On the day after surgery, it is important that you begin to ambulate. Walk around the house as much as you can tolerate. The more that you are out of bed, the quicker your swelling will go away. Once you are comfortable with your appearance, we encourage you to walk outdoors. Your activity will improve your spirits and the more active you are, the quicker swelling with resolve.
For the first six weeks following surgery, you should adhere to a “NO CHEW DIET.” You should have nothing to eat or drink for six hours before surgery. After surgery it is important that you consume adequate fluids: one full cup of fluid every hour that you are awake. It is not necessary for you to eat anything solid for the first couple of days after surgery. It is best to choose something bland to drink following your surgical procedure such as water, ginger ale, or apple juice.
Avoid milk products and nutritional supplements until the second day after surgery. You can confirm that you are taking adequate fluids by weighing yourself when you get home and comparing your daily weight with your immediate post operative weight. You should not lose more than three to five pounds the first week of surgery. If you find your weight dropping, you simply need to increase your intake of fluids.
A full liquid diet is preferred until the post-operative visit. At that appointment your doctor will reduce the tension in your rubber bands so you can open your mouth. Thereafter you can eat anything that you can fit into your mouth that does not require chewing (mashed potatoes, yogurt, pudding, Jell-O, stewed vegetables, or anything else that can be poured.
During surgery, you will be anesthetized with a long lasting local anesthetic and you will be given pain medications through your intravenous line that are extremely potent and long lasting. These measures will assure that you are comfortable following surgery. As these medications wear off, however, you will have discomfort from the swelling. To manage your discomfort, your doctor will give you pain medication usually in a liquid form. You should take the medication only as prescribed. Occasionally, patients will complain of pain in the ears after lower jaw surgery. This is a normal complaint and tends to disappear in the first several days after surgery. If this discomfort persists for more than several days or is especially uncomfortable, your doctor should be informed.
Swelling of the face and lips after upper/lower jaw surgery is expected. Ice packs will reduce the facial swelling if used regularly. Your lips should be continuously covered with a thick layer of ointment after surgery especially in the corners. This will promote healing and prevent cracking of the lips.

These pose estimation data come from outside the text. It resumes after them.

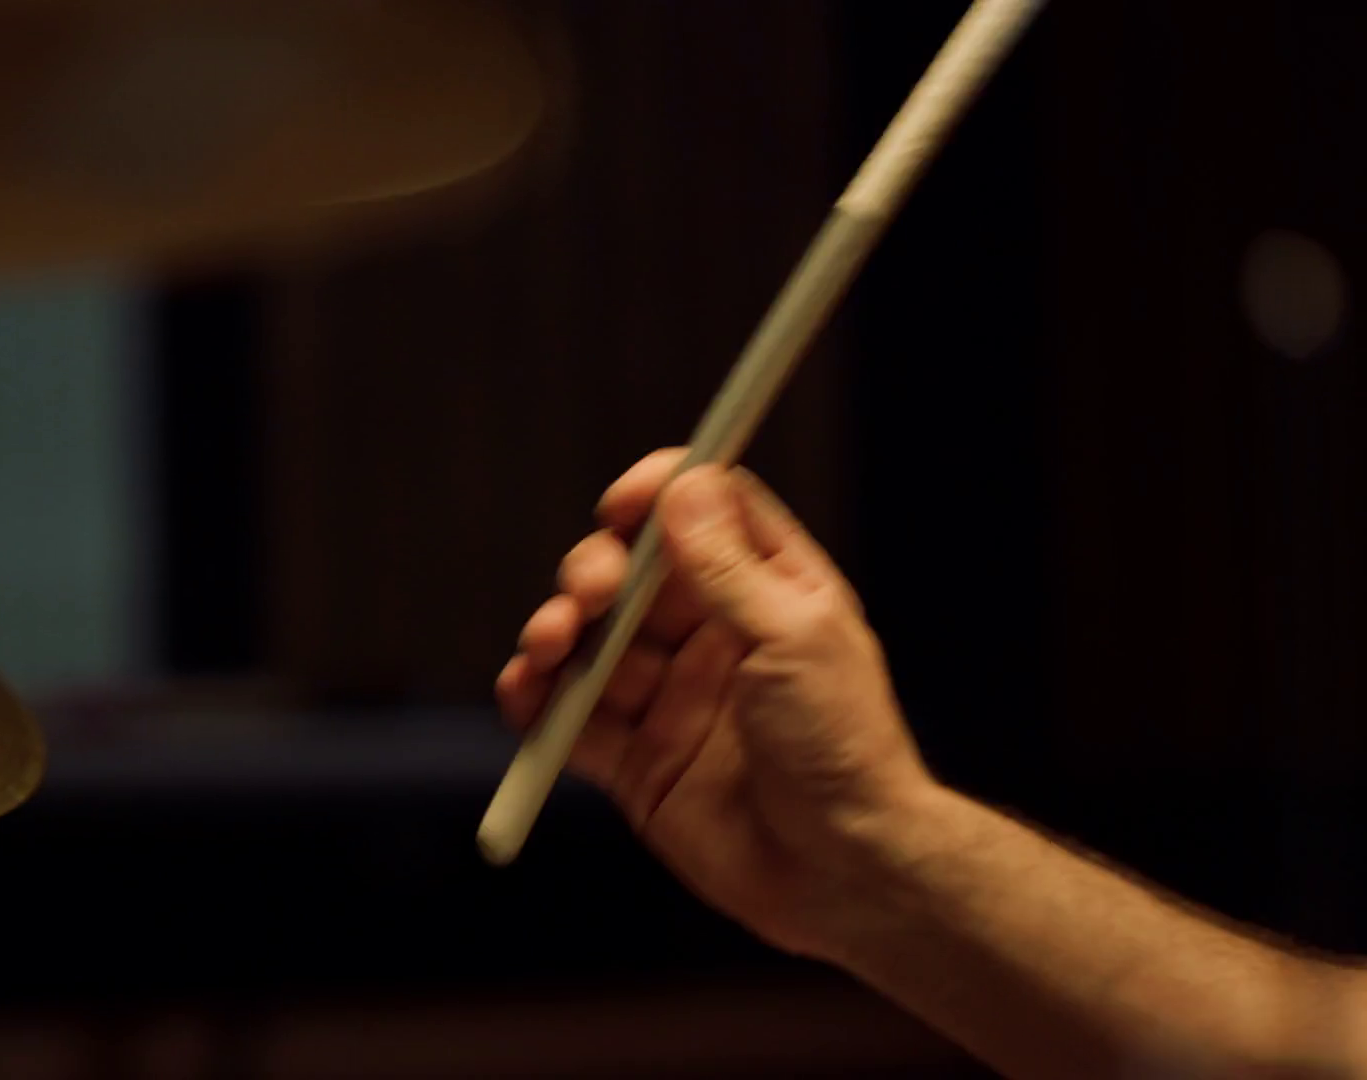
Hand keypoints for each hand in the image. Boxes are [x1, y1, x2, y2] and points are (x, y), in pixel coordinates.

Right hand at [497, 451, 935, 959]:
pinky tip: (524, 691)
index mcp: (766, 593)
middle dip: (594, 572)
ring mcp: (669, 698)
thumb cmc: (843, 748)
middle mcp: (712, 639)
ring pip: (589, 642)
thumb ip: (726, 566)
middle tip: (590, 595)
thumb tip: (684, 484)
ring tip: (549, 645)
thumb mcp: (793, 637)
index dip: (657, 496)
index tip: (622, 504)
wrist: (841, 871)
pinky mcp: (634, 760)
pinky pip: (568, 719)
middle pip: (629, 575)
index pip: (701, 516)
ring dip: (556, 630)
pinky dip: (535, 702)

It is not uncommon for people who suffer from fever blisters to develop lip lesions due to the stretching of the lips during surgery. Your favorite ointment will help to minimize or treat eruptions.
Minor bleeding after jaw surgery is common. You should expect your saliva to be bloody for several days. Heavy bleeding with clot formation is unusual and your doctor should be called if noted. As mentioned earlier, intermittent light nasal bleeding is to be expected. On the fifth to seventh day after surgery, patients frequently experience a dark water discharge from the nose, which is the result of blood clots in the sinuses dissolving. This is a self limiting discharge and will clear after several minutes.
It is not necessary to take a shower on the day of surgery. However, most patients feel more comfortable if they shower and shampoo their hair the day after surgery. It is best not to take a bath for the first week after surgery. It is much more difficult to get in and out of a bath and the heat of a bath will cause vasodilation which can result in fainting when standing up.